Hezbollah has not commented on the arrests.
The move to crack down on Hezbollah's armed wing is part of a broader effort by the Trump administration to counter Iran and its proxies, including the militant Shiite group. In addition to offering cash rewards for its most wanted operatives, US officials said the administration will also step up its intelligence sharing and law enforcement efforts and enlist allies to undermine the group.
"It has become the global threat it is today for one reason: Tehran's deep and abiding assistance," added State Department Counterterrorism Coordinator Ambassador Nathan Sales, of the organization. "The Iranian regime has built and bankrolled Hezbollah to foment instability throughout the region and across the world."
Speaking at a press conference at the State Department, Sales emphasized that "countering Hezbollah is a top priority for the Trump administration," and placed two Hezbollah members on its Rewards for Justice program, offering $7 million and $5 million rewards respectively for Talal Hamiyah and Fu'ad Shukr.

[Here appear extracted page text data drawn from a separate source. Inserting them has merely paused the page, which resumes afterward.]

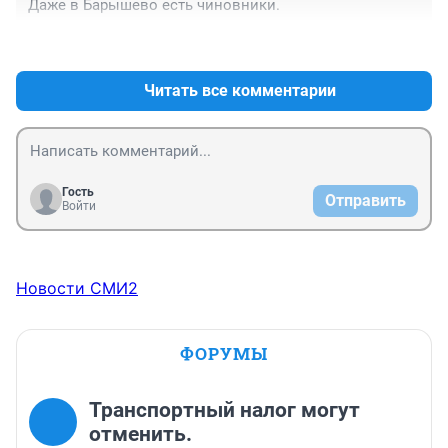
Даже в Барышево есть чиновники.
+0
–0
Читать все комментарии
Гость
Отправить
Войти
Новости СМИ2
ФОРУМЫ
Транспортный налог могут
отменить.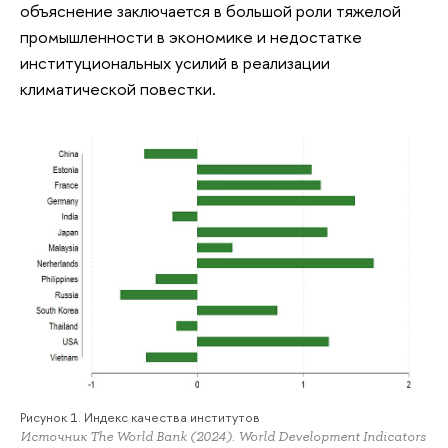
объяснение заключается в большой роли тяжелой
промышленности в экономике и недостатке
институциональных усилий в реализации
климатической повестки.
Рисунок 1. Индекс качества институтов
Источник The World Bank (2024). World Development Indicators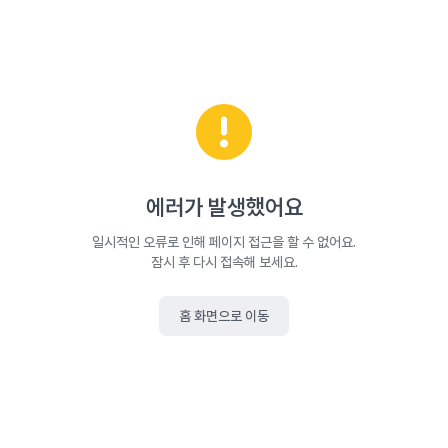
에러가 발생했어요
일시적인 오류로 인해 페이지 접근을 할 수 없어요.
잠시 후 다시 접속해 보세요.
홈 화면으로 이동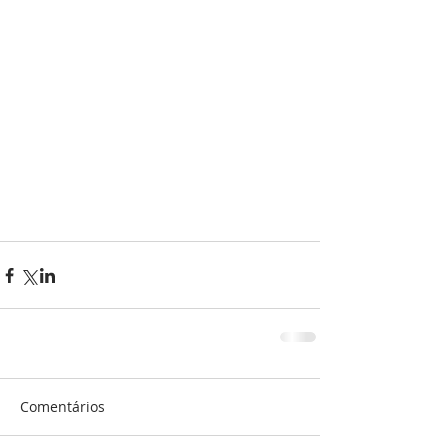
Comentários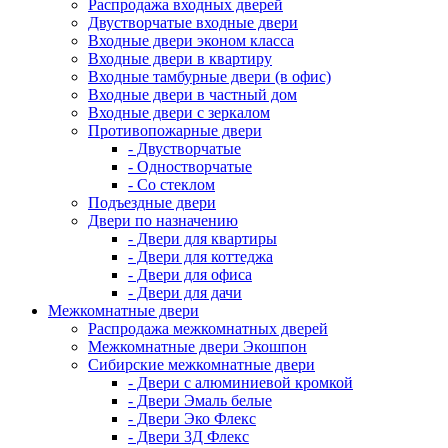
Распродажа входных дверей
Двустворчатые входные двери
Входные двери эконом класса
Входные двери в квартиру
Входные тамбурные двери (в офис)
Входные двери в частный дом
Входные двери с зеркалом
Противопожарные двери
- Двустворчатые
- Одностворчатые
- Со стеклом
Подъездные двери
Двери по назначению
- Двери для квартиры
- Двери для коттеджа
- Двери для офиса
- Двери для дачи
Межкомнатные двери
Распродажа межкомнатных дверей
Межкомнатные двери Экошпон
Сибирские межкомнатные двери
- Двери с алюминиевой кромкой
- Двери Эмаль белые
- Двери Эко Флекс
- Двери 3Д Флекс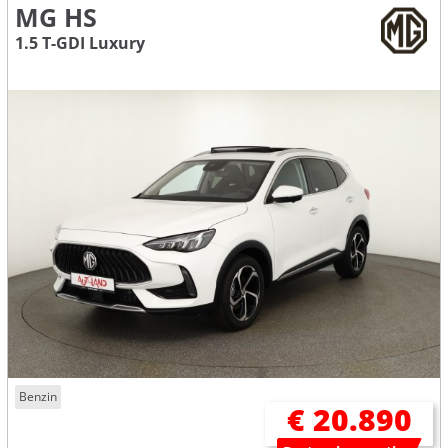
MG HS
1.5 T-GDI Luxury
Benzin
€ 20.890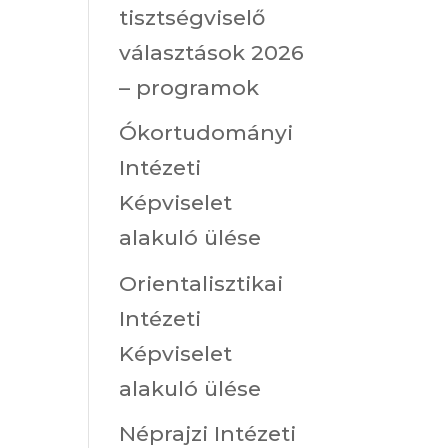
tisztségviselő
választások 2026
– programok
Ókortudományi
Intézeti
Képviselet
alakuló ülése
Orientalisztikai
Intézeti
Képviselet
alakuló ülése
Néprajzi Intézeti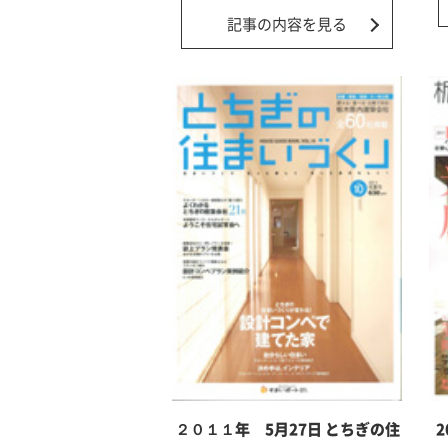
記事の内容を見る
２０１１年 5月27日 とちぎの住
2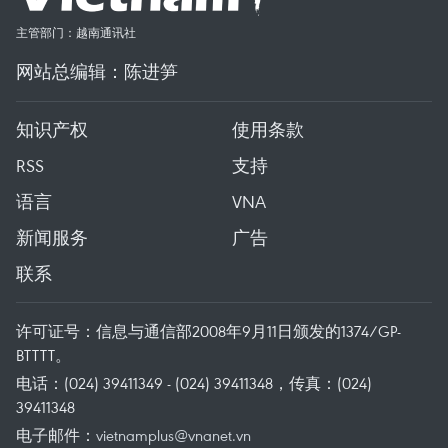
主管部门：越南通讯社
网站总编辑：陈进笋
知识产权
使用条款
RSS
支持
语言
VNA
新闻服务
广告
联系
许可证号：信息与通信部2008年9月11日颁发的1374/GP-
BTTTT。
电话：(024) 39411349 - (024) 39411348，传真：(024)
39411348
电子邮件：
vietnamplus@vnanet.vn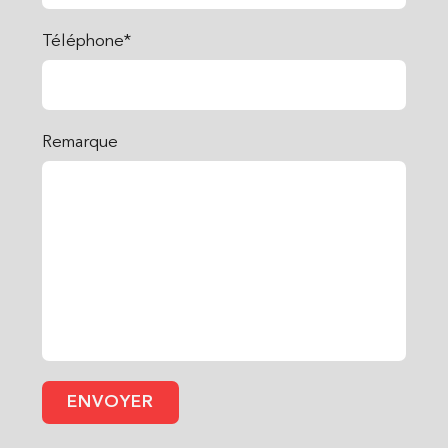
Téléphone*
Remarque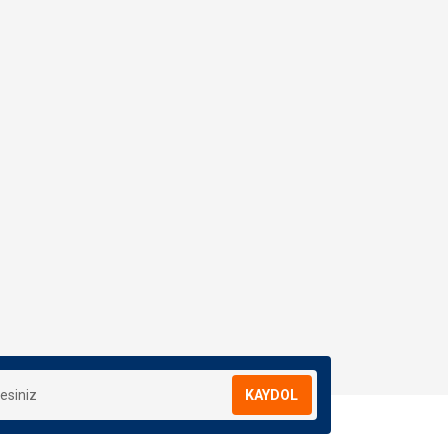
KAYDOL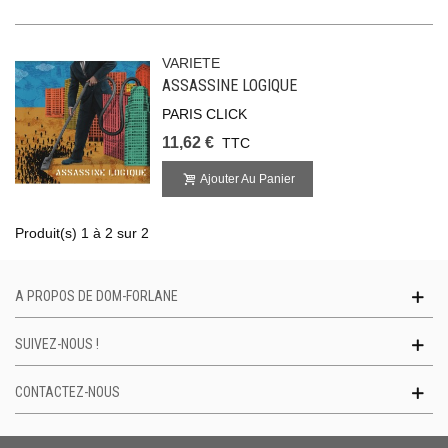
VARIETE
ASSASSINE LOGIQUE
PARIS CLICK
11,62 €
TTC
Ajouter Au Panier
Produit(s) 1 à 2 sur 2
A PROPOS DE DOM-FORLANE
SUIVEZ-NOUS !
CONTACTEZ-NOUS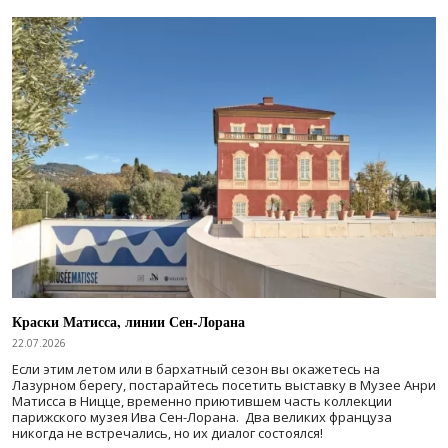
Краски Матисса, линии Сен-Лорана
22.07.2026
Если этим летом или в бархатный сезон вы окажетесь на
Лазурном берегу, постарайтесь посетить выставку в Музее Анри
Матисса в Ницце, временно приютившем часть коллекции
парижского музея Ива Сен-Лорана. Два великих француза
никогда не встречались, но их диалог состоялся!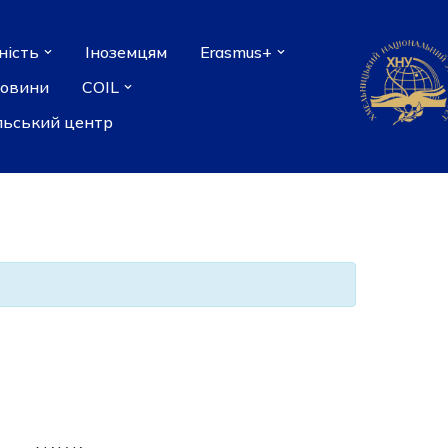
ність
Іноземцям
Erasmus+
новини
COIL
льський центр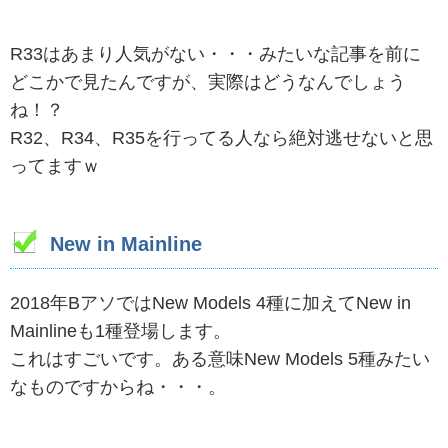
R33はあまり人気がない・・・みたいな記事を前に
どこかで見たんですが、実際はどうなんでしょう
ね！？
R32、R34、R35を行ってる人なら絶対逃せないと思
ってますｗ
New in Mainline
2018年BアソではNew Models 4種に加えてNew in
Mainlineも1種登場します。
これはすごいです。ある意味New Models 5種みたい
なものですからね・・・。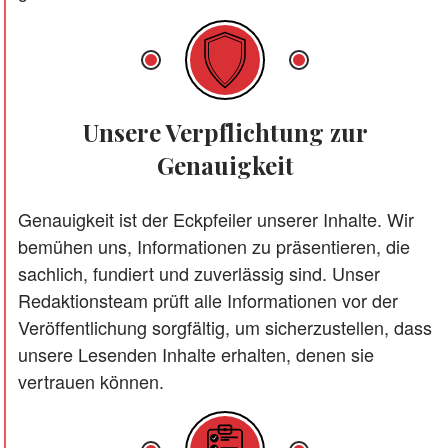
Unsere Verpflichtung zur
Genauigkeit
Genauigkeit ist der Eckpfeiler unserer Inhalte. Wir
bemühen uns, Informationen zu präsentieren, die
sachlich, fundiert und zuverlässig sind. Unser
Redaktionsteam prüft alle Informationen vor der
Veröffentlichung sorgfältig, um sicherzustellen, dass
unsere Lesenden Inhalte erhalten, denen sie
vertrauen können.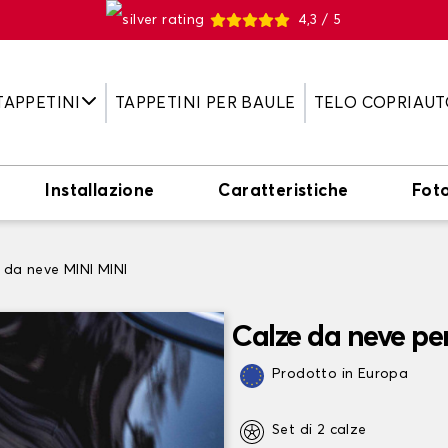
4,3 / 5
TAPPETINI
TAPPETINI PER BAULE
TELO COPRIAUT
Installazione
Caratteristiche
Fot
 da neve MINI MINI
Calze da neve pe
Prodotto in Europa
Set di 2 calze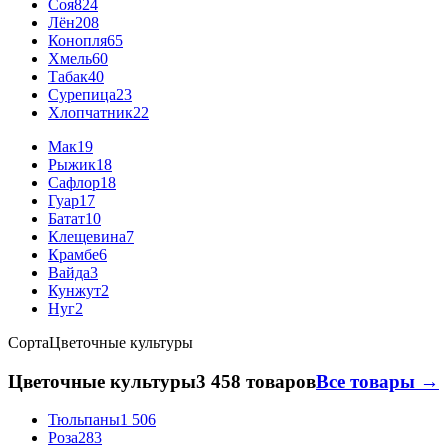
Соя
824
Лён
208
Конопля
65
Хмель
60
Табак
40
Сурепица
23
Хлопчатник
22
Мак
19
Рыжик
18
Сафлор
18
Гуар
17
Батат
10
Клещевина
7
Крамбе
6
Вайда
3
Кунжут
2
Нуг
2
Сорта
Цветочные культуры
Цветочные культуры
3 458 товаров
Все товары →
Тюльпаны
1 506
Роза
283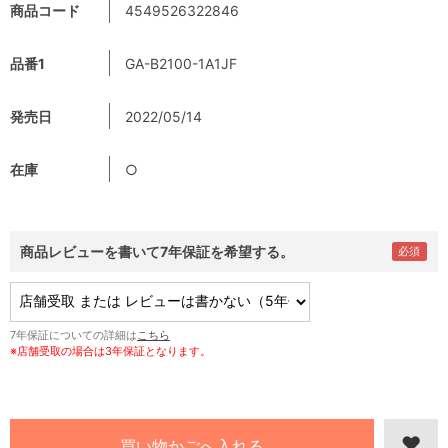
商品コード
4549526322846
品番1
GA-B2100-1A1JF
発売日
2022/05/14
在庫
○
商品レビューを書いて7年保証を希望する。
7年保証についての詳細は
こちら
※店舗受取の場合は3年保証となります。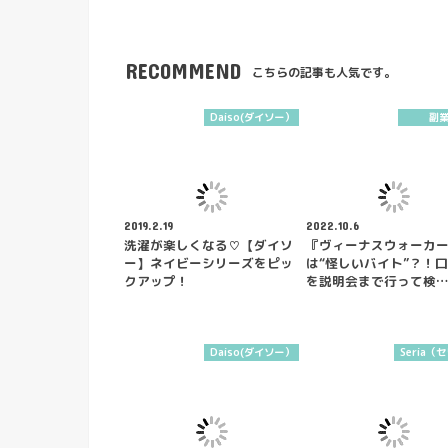
RECOMMEND
こちらの記事も人気です。
Daiso(ダイソー）
副
2019.2.19
2022.10.6
洗濯が楽しくなる♡【ダイソ
『ヴィーナスウォーカ
ー】ネイビーシリーズをピッ
は“怪しいバイト”？！
クアップ！
を説明会まで行って検…
Daiso(ダイソー）
Seria（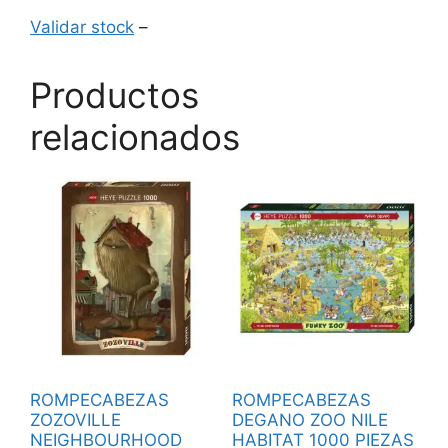
Validar stock
–
Productos
relacionados
ROMPECABEZAS
ROMPECABEZAS
ZOZOVILLE
DEGANO ZOO NILE
NEIGHBOURHOOD
HABITAT 1000 PIEZAS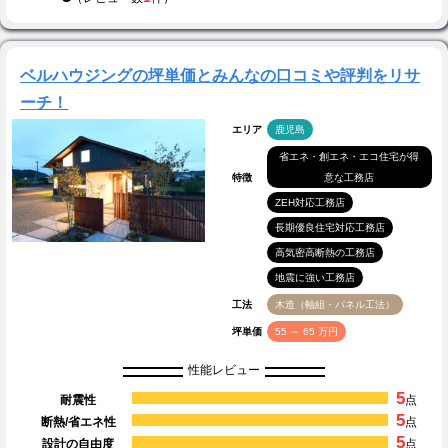
ベルハウジングの坪単価とみんなの口コミや評判をリサ
ーチ！
エリア
鹿児島
省エネ・創エネ・エコ住宅が得
特徴
意な工務店
ZEH対応工務店
長期優良住宅対応工務店
高気密高断熱の工務店
地震に強い工務店
工法
木造（軸組・パネル工法）
坪単価
55 ～ 65 万円
性能レビュー
5
耐震性
点
5
断熱/省エネ性
点
5
設計の自由度
点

While the United States considers Hezbollah a terrorist group, its political wing is the most powerful bloc in Lebanon's deeply divided coalition government and several of its politicians are ministers.
On Tuesday, Sales forcefully rejected the notion that Hezbollah can be separated into its political and military wings.
"Some countries have chosen to designate only Hezbollah's military wing, leaving its so-called political wing untouched," he said. "But that is a false distinction."
"Make no mistake," he continued. "Hezbollah has no political wing. It is a single organization, a terrorist organization, and it is rotten to its core."
Tuesday marked 20 years since the US designated Hezbollah a foreign terrorist group. The organization has been accused of bombing the US embassy and Marine barracks in Beirut in 1983 and the 1994 bombing of a Jewish cultural center in Argentina. In 2012, Israel accused the group of bombing a bus of Israeli tourists in Bulgaria.
The Trump administration has increased aid to the Lebanese armed forces to help them fight ISIS and other terror groups, as well as strengthen its hand against the armed wing of Hezbollah.
But this summer President Donald Trump seemed to misunderstand the role played by Hezbollah in Lebanon's complex politics. After a July meeting Lebanese Prime Minister Saad Hariri in July, Trump suggested the organization was an enemy of the government.
In praising the resilience of the Lebanese people in fighting terrorism, Trump said that "Lebanon is on the front lines in the fight against ISIS, al Qaeda and Hezbollah."
While Hezbollah has never directly attacked the US homeland or expressed a desire to do so publicly, David Schenker, director of the Program on Arab Politics at The Washington Institute for Near East Policy, told CNN the group has conducted fundraising operations in the country and would likely want to position so-called "sleeper agents" as part of its efforts to develop operational capabilities in the country.
But the group has so far favored a "pragmatic" approach by not directly targeting the United States, he notes. "They're not on a suicide mission."